The next step is to concentrate all these different angles on the particular, and if we talk about feminism, on a particular woman's voice. By doing that we acknowledge that her needs and aspirations might be different from the ones of another woman who was born and raised next door, precisely for what we said about "culture" until now. They should both have the right to be individually listened to and thought of as two different women with different experiences, beyond their cultural background.
There is then a tendency from "Western" feminism to incorporate a sort of "savior complex". This especially happens towards women who come from a different socio-historical context than theirs and are thought of as being vulnerable, incapable of standing up by themselves as oppressed by their male counterpart. I would be the first one to think this way if I would not try to position each experience in the scenario where it raises and develops. For example, if we grow up in a context where the concept of "freedom of expression" is strongly and historically radicated in the society, and hence in people's minds, and where by that we also mean that we should be free to wear whatever we want to wear, looking at someone who is covering her head with a "constraining" hijab could make us assume that that woman is unfree. Yet, by not contextualizing the scenario (and by that I mean all the complex factors at play we talked about) in which a fact is happening, we might fall in the categories of "right" or "wrong" doing, for we apply our way of thinking in settings where it does not make sense at all. Interestingly, wearing a hijab for her could be a way of expressing her freedom, maybe even from "Western" ideologies in which she does not feel represented and wants to take distance from? Last but not least, wanting to save other women implies a degree of superiority which is not that far from how early anthropologists used to treat the natives. For my "developed" ways of acting and thinking can teach you how to get rid of "traditional" habits which coerces your "freedom".

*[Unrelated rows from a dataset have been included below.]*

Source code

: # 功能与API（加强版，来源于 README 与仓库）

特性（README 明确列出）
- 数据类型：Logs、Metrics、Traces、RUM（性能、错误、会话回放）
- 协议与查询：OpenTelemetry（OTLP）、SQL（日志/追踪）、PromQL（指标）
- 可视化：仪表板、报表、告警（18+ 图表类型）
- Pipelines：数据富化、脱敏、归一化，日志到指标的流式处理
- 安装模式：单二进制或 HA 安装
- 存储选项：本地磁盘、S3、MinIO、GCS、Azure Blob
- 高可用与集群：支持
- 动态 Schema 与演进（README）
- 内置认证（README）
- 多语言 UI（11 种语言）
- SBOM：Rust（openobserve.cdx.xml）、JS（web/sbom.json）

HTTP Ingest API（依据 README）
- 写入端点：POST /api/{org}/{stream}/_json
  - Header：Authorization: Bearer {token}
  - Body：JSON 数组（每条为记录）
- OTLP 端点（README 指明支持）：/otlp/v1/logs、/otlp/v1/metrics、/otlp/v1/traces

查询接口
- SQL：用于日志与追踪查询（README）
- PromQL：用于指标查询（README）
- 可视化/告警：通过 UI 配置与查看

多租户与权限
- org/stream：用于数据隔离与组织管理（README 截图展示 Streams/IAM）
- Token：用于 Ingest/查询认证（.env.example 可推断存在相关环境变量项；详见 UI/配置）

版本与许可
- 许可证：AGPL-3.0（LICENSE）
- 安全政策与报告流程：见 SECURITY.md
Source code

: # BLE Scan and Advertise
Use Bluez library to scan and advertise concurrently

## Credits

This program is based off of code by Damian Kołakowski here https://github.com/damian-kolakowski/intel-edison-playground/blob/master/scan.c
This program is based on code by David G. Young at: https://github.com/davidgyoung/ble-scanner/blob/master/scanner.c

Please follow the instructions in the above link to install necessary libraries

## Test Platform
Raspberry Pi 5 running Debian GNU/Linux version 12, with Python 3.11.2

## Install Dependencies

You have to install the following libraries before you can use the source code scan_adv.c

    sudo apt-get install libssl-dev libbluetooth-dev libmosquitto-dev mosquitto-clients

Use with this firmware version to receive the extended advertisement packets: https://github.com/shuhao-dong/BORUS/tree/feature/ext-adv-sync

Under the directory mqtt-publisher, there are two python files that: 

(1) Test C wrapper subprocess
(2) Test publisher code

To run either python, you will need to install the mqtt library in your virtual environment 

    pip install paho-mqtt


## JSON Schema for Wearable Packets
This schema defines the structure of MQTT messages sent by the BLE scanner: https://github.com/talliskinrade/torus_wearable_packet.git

I think feminism should be about equality and justice, but I do not have the right to define what equality and justice are, for they should be interpreted in the specific context and by the particular person, a woman in this case. Rather, I suggest we should all work towards a feminist solidarity that goes beyond individual rights and aims at raising different voices in different places. Voices that all have the power to speak by themselves but, if working together in communities, are able to listen, understand and help each other, reach a broader public and defeat the seemingly insurmountable bias of "cultural difference" that is only keeping us apart. We should go beyond culture and realize what the other factors are that make each particular woman behave in a specific way and in a specific context. I am pretty sure that, after this attempt, we will all feel a bit less "culturally different" and a bit more connected.